I asked one of my friends and he said he thinks the reason reporters use the term ‘slump’ is because they don’t know the reason why the person died and since he/she wasn’t sick before, it must have been due to some spiritual causes.
Jaw drop… No comments…
I know superstition is one of the national treasures that we Nigerians hold dear to our hearts but please, brethren, can we let “spiritual causes” be a diagnosis of exclusion when we start to itemize possible causes of death?
Your step-grandmother in the village is not your enemy (or maybe she is, who knows :/N). There are a thousand and one ways to die. No, seriously. There really are. And if you never know what your state of health is, you may actually die from a cause that could have been easily averted.
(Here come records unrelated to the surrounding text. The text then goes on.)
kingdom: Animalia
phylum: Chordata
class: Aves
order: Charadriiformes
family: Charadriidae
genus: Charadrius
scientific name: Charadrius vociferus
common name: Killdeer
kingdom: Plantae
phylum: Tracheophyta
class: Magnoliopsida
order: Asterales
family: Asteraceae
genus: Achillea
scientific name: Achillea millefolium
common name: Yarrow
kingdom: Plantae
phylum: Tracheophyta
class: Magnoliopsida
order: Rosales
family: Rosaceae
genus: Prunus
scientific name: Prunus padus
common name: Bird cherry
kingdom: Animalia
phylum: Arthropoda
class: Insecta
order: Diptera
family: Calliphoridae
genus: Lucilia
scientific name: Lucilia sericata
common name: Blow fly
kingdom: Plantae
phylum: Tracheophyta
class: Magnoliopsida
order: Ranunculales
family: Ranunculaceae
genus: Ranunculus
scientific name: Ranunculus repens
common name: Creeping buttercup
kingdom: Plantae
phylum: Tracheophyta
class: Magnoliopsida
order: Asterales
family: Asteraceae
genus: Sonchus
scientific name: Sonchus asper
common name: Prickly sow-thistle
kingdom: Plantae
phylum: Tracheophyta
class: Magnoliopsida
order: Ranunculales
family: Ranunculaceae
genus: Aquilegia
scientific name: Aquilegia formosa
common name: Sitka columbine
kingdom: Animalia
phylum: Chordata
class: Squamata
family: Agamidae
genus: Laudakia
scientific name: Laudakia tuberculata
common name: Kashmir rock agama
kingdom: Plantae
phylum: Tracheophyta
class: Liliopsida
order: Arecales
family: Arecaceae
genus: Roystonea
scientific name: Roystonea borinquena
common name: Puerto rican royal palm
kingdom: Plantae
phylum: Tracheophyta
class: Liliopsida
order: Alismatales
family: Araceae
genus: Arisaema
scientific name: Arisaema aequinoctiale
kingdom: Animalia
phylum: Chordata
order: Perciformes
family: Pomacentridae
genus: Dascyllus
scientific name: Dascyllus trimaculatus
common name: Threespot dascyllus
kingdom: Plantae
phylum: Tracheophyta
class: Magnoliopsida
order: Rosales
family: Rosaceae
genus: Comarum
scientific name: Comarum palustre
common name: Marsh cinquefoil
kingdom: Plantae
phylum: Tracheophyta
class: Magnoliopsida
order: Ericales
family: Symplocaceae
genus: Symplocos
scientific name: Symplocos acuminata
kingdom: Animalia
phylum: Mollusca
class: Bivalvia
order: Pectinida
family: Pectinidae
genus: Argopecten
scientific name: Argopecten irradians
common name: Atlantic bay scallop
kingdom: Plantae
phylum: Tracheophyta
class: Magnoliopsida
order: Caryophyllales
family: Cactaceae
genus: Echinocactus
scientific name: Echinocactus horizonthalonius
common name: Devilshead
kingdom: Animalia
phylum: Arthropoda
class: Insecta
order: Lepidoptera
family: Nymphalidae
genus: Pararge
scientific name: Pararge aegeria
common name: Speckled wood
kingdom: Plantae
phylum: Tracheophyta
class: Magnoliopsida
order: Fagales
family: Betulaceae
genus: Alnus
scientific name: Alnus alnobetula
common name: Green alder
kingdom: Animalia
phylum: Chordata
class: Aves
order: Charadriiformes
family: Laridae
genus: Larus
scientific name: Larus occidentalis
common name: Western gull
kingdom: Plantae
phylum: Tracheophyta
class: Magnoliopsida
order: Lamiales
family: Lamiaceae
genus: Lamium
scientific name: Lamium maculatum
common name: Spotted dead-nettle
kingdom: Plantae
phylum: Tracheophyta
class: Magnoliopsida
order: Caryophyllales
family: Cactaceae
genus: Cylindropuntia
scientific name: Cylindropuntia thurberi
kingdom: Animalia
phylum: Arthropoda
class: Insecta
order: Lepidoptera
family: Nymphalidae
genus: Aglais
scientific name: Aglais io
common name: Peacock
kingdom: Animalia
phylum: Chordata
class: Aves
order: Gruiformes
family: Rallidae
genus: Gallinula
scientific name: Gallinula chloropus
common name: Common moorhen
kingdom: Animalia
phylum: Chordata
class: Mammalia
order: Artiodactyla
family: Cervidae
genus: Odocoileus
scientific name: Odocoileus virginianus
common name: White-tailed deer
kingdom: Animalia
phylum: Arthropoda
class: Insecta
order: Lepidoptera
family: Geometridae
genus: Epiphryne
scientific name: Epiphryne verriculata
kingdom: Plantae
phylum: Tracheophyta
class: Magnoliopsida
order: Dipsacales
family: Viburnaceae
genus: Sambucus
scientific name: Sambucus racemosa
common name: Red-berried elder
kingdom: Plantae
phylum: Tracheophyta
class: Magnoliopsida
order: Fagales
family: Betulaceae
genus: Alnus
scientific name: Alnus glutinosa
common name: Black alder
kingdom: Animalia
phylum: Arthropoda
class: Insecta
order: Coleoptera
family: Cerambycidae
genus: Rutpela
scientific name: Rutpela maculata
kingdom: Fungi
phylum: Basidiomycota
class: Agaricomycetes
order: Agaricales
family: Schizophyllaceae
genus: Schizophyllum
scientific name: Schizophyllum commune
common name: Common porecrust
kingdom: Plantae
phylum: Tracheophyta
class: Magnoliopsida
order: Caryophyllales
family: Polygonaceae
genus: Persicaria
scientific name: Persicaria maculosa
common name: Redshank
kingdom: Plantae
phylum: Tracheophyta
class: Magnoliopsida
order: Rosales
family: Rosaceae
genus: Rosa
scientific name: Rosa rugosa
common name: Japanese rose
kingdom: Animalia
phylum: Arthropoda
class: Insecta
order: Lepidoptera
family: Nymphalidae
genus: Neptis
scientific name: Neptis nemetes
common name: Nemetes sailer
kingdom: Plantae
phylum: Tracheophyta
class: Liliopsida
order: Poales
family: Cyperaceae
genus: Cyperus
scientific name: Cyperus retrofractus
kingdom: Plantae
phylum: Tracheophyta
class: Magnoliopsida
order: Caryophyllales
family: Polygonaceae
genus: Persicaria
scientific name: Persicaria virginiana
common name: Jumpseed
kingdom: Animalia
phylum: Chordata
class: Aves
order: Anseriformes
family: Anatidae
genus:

And then things run in families too. Chances are that whatever medical conditions you have that predispose you to death also run in your family (brings us back to the point that the old lady in the village probably isn’t really a witch). If I have diabetes, my parents, siblings or kids probably have it too.
So if I die and some dimwit reporter writes: ‘ Superhot Bombshell Writer Slumps And Dies’, how does that help anyone in my neighborhood change their lives so they don’t go the same route? Instead, it feeds the exaggerated rhetoric of mysterious deaths caused by bad belle people in the village and hating friends who want to steal your husband.
If people keep reading that the only way to die is to ‘slump’ then there’s no message that we should take care of our bodies and mitigate preventable causes of death like hypertension, obesity, coronary artery disease and diabetes.
Instead, we go from one scam artist prophet to the next looking for how to prayerfully annihilate household enemies that don’t even send us. The enemy is within, my people. Sometimes we are our own downfall. Not every death has to be mysterious. If you know what you’re working with, death can sometimes be prevented.
Go to a reputable primary care physician and get examined today so you can figure out what changes you need to make to live a long and healthy life. Eat good food. Be physically active every chance you get. And hope and pray for the best. The next time you read a newspaper and a joker journalist who didn’t do his homework publishes a story about somebody who slumped and died, your inner skeptic should alarm you to the fact that this is likely a lie. Because no one, literally, no one just slumps and dies.
And your step-grandmother probably doesn’t even think about you.